SELECTED PASSAGE:
━━━━━━━━━━━━━━━━━━━━
Location
- Country: Canada
- Province: Quebec
- Region: Capitale-Nationale
- Regional County Municipality: La Côte-de-Beaupré Regional County Municipality
- Municipality: L'Ange-Gardien and Château-Richer

Physical characteristics
- Source: Confluence of two mountain streams
- • location: L'Ange-Gardien
- • coordinates: 46°57′18″N 71°05′36″W﻿ / ﻿46.95489°N 71.09322°W
- • elevation: 190 m
- Mouth: St. Lawrence River
- • location: Château-Richer
- • coordinates: 46°56′22″N 71°02′56″W﻿ / ﻿46.93945°N 71.04889°W
- • elevation: 4 m
- Length: 50 km (31 mi)

Basin features
- • left: Three unidentified stream
- • right: Three unidentified stream

= Valin River (La Côte-de-Beaupré) =

River in La Côte-de-Beaupré Regional County Municipality, Quebec, Canada

The Valin River flows south, on the north shore of the St. Lawrence River, in the municipalities of L'Ange-Gardien and Château-Richer, in the La Côte-de-Beaupré Regional County Municipality in the administrative region of Capitale-Nationale, in the province of Quebec, in Canada.

The lower part of this small valley is served by avenue Royale (route 360) and route 138 which runs along the north shore of St. Lawrence River. The upper part has mountainous relief and is accessible only by secondary forest roads. Forestry is the main economic activity in this valley; agriculture (lower part) second.

The surface of the Valin River is generally frozen from the beginning of December until the end of March; however, safe traffic on the ice is generally from mid-December to mid-March. The water level of the river varies with the seasons and the precipitation; the spring flood occurs in March or April.
━━━━━━━━━━━━━━━━━━━━
WRITTEN EXERCISE A:
Rewrite the Valin River text from "Basin features" to "(lower part) second.", changing "avenue Royale" to "Royal Avenue".

DATA IN THIS EXERCISE:
━━━━━━━━━━━━━━━━━━━━
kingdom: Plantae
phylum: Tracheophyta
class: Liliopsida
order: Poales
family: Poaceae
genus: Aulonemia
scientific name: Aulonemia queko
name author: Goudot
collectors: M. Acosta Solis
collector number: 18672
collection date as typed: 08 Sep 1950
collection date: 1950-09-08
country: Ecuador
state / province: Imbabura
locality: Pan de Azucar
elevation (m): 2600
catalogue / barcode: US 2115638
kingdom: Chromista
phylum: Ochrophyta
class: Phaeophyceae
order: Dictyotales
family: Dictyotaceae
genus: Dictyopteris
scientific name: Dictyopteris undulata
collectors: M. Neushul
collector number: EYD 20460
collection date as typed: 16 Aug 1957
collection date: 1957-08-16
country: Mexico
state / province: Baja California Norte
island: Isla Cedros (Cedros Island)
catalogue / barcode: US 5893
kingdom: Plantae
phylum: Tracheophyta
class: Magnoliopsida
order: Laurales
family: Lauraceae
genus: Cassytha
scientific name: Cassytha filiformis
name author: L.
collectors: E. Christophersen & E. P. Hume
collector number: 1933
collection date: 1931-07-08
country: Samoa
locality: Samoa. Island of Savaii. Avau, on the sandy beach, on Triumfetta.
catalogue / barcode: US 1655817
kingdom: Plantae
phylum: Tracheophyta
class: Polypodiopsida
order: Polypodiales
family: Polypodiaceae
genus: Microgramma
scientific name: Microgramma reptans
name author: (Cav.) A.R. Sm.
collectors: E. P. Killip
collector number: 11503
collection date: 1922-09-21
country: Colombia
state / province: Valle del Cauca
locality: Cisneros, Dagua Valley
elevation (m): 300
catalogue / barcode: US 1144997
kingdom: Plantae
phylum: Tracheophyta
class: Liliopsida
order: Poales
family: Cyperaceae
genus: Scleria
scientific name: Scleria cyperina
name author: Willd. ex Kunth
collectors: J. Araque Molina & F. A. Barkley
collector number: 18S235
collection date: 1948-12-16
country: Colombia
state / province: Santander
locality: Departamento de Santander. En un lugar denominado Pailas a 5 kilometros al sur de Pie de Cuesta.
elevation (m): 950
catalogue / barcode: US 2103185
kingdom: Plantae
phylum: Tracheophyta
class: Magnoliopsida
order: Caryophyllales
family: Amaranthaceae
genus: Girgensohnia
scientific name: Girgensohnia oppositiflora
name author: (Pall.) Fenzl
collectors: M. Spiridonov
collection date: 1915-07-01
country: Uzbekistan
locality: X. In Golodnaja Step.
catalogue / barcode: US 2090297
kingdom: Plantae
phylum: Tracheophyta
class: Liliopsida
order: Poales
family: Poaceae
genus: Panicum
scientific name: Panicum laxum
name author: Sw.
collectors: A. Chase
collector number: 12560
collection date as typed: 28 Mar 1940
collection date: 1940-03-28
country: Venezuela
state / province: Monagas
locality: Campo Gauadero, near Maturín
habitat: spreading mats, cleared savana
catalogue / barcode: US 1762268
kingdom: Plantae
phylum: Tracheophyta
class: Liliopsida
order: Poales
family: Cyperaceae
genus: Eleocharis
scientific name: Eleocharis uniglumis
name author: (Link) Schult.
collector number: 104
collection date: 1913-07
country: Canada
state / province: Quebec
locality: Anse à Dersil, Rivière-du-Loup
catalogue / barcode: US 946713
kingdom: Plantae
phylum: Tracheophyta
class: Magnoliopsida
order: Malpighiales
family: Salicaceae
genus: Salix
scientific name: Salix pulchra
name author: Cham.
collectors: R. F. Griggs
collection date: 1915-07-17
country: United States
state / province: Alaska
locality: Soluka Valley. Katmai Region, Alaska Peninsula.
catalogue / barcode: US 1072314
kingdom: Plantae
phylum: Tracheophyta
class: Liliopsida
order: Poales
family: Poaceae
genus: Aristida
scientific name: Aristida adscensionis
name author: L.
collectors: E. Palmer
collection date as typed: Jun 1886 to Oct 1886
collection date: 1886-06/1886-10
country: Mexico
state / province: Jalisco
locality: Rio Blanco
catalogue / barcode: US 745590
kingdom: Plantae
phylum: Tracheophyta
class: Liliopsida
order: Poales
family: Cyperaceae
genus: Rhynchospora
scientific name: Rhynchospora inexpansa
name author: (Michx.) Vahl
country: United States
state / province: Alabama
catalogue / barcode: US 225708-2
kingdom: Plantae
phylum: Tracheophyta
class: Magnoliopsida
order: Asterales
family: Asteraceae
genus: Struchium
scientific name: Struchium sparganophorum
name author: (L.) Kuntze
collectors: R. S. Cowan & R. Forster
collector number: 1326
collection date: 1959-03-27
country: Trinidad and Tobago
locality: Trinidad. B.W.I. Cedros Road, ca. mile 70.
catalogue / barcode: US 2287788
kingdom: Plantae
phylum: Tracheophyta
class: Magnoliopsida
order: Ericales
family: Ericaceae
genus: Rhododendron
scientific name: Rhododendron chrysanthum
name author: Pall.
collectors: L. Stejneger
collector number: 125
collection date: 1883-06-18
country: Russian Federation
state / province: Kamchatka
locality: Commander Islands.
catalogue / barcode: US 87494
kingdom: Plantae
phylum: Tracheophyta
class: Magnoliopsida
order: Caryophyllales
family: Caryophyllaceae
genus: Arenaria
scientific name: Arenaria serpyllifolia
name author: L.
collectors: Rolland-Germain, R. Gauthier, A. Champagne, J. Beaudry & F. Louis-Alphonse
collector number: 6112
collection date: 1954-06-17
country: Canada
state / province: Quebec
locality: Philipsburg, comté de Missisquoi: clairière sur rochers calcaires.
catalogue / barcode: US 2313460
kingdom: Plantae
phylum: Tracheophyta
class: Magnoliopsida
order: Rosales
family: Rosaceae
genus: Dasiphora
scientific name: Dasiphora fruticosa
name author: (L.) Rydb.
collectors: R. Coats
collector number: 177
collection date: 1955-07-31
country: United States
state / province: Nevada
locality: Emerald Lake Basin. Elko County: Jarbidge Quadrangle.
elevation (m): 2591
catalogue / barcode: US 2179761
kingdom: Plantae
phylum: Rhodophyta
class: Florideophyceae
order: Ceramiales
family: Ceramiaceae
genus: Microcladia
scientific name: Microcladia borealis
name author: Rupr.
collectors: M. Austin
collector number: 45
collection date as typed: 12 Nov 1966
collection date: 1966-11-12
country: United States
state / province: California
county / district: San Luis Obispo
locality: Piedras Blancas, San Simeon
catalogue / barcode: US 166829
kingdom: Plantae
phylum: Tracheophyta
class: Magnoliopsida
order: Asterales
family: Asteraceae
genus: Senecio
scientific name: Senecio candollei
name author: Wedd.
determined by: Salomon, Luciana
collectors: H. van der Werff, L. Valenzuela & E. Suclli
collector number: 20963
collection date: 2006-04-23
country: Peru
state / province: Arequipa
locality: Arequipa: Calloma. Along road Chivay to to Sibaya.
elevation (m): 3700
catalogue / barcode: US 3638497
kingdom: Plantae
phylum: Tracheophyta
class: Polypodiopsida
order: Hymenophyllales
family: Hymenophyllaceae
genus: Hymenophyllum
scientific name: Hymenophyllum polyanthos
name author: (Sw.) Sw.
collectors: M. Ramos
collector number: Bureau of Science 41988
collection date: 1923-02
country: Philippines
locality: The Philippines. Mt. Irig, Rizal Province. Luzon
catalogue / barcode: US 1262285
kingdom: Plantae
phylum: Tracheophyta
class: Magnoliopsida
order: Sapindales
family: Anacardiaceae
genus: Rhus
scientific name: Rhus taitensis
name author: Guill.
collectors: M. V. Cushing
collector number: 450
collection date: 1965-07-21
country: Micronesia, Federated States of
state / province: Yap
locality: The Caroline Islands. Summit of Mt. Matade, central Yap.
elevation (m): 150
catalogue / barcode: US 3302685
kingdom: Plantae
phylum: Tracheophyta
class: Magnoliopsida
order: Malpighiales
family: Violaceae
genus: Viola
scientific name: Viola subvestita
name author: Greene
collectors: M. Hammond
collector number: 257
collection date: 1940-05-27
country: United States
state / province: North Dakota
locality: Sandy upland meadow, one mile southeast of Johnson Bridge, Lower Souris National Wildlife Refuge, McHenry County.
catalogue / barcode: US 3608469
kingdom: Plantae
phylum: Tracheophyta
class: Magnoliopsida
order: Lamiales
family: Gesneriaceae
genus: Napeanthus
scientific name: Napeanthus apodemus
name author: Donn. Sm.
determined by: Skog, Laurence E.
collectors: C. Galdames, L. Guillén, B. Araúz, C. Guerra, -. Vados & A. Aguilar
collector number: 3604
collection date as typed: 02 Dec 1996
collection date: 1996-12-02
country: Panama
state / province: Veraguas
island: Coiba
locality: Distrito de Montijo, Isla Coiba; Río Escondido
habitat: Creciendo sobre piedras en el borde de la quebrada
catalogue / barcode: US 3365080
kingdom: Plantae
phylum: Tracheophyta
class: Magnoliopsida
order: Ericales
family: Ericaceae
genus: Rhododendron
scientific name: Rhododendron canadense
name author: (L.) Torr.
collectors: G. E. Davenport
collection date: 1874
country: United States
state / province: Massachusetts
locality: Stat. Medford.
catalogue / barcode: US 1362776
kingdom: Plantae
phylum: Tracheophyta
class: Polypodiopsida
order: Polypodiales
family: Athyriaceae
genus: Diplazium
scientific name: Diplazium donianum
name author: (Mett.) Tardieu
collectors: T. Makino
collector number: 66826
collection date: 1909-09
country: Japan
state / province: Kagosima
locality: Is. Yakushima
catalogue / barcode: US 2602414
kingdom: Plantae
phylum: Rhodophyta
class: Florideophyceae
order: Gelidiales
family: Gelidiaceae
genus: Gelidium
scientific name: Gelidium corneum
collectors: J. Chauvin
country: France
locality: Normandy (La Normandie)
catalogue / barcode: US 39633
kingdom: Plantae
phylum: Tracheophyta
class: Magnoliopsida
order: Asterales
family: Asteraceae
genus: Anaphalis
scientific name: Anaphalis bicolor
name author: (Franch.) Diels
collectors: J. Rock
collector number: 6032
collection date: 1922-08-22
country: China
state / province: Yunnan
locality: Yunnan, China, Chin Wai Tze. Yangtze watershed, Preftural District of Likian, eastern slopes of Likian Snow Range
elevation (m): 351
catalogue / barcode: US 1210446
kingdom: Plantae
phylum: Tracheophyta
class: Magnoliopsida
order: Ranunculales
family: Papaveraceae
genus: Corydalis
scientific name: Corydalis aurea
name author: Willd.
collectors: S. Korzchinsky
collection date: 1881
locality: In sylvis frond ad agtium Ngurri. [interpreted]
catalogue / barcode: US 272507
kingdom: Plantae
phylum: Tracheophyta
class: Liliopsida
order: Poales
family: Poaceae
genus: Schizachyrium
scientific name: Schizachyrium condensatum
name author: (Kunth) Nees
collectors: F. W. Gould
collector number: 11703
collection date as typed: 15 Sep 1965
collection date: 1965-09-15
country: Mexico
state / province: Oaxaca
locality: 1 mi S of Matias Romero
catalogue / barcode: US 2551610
━━━━━━━━━━━━━━━━━━━━
WRITTEN EXERCISE B:
Please arrange the listing, from the line with "scientific name: Microcladia borealis" to the line with "country: Philippines", as a two-column CSV with the columns field and value. Give one row per line, put each entry in its own quoted field, and turn any line breaks into spaces.

FULL RESPONSE A:
Basin features
- • left: Three unidentified stream
- • right: Three unidentified stream

= Valin River (La Côte-de-Beaupré) =

River in La Côte-de-Beaupré Regional County Municipality, Quebec, Canada

The Valin River flows south, on the north shore of the St. Lawrence River, in the municipalities of L'Ange-Gardien and Château-Richer, in the La Côte-de-Beaupré Regional County Municipality in the administrative region of Capitale-Nationale, in the province of Quebec, in Canada.

The lower part of this small valley is served by Royal Avenue (route 360) and route 138 which runs along the north shore of St. Lawrence River. The upper part has mountainous relief and is accessible only by secondary forest roads. Forestry is the main economic activity in this valley; agriculture (lower part) second.

FULL RESPONSE B:
field,value
"scientific name:","Microcladia borealis"
"name author:","Rupr."
"collectors:","M. Austin"
"collector number:","45"
"collection date as typed:","12 Nov 1966"
"collection date:","1966-11-12"
"country:","United States"
"state / province:","California"
"county / district:","San Luis Obispo"
"locality:","Piedras Blancas, San Simeon"
"catalogue / barcode:","US 166829"
"kingdom:","Plantae"
"phylum:","Tracheophyta"
"class:","Magnoliopsida"
"order:","Asterales"
"family:","Asteraceae"
"genus:","Senecio"
"scientific name:","Senecio candollei"
"name author:","Wedd."
"determined by:","Salomon, Luciana"
"collectors:","H. van der Werff, L. Valenzuela & E. Suclli"
"collector number:","20963"
"collection date:","2006-04-23"
"country:","Peru"
"state / province:","Arequipa"
"locality:","Arequipa: Calloma. Along road Chivay to to Sibaya."
"elevation (m):","3700"
"catalogue / barcode:","US 3638497"
"kingdom:","Plantae"
"phylum:","Tracheophyta"
"class:","Polypodiopsida"
"order:","Hymenophyllales"
"family:","Hymenophyllaceae"
"genus:","Hymenophyllum"
"scientific name:","Hymenophyllum polyanthos"
"name author:","(Sw.) Sw."
"collectors:","M. Ramos"
"collector number:","Bureau of Science 41988"
"collection date:","1923-02"
"country:","Philippines"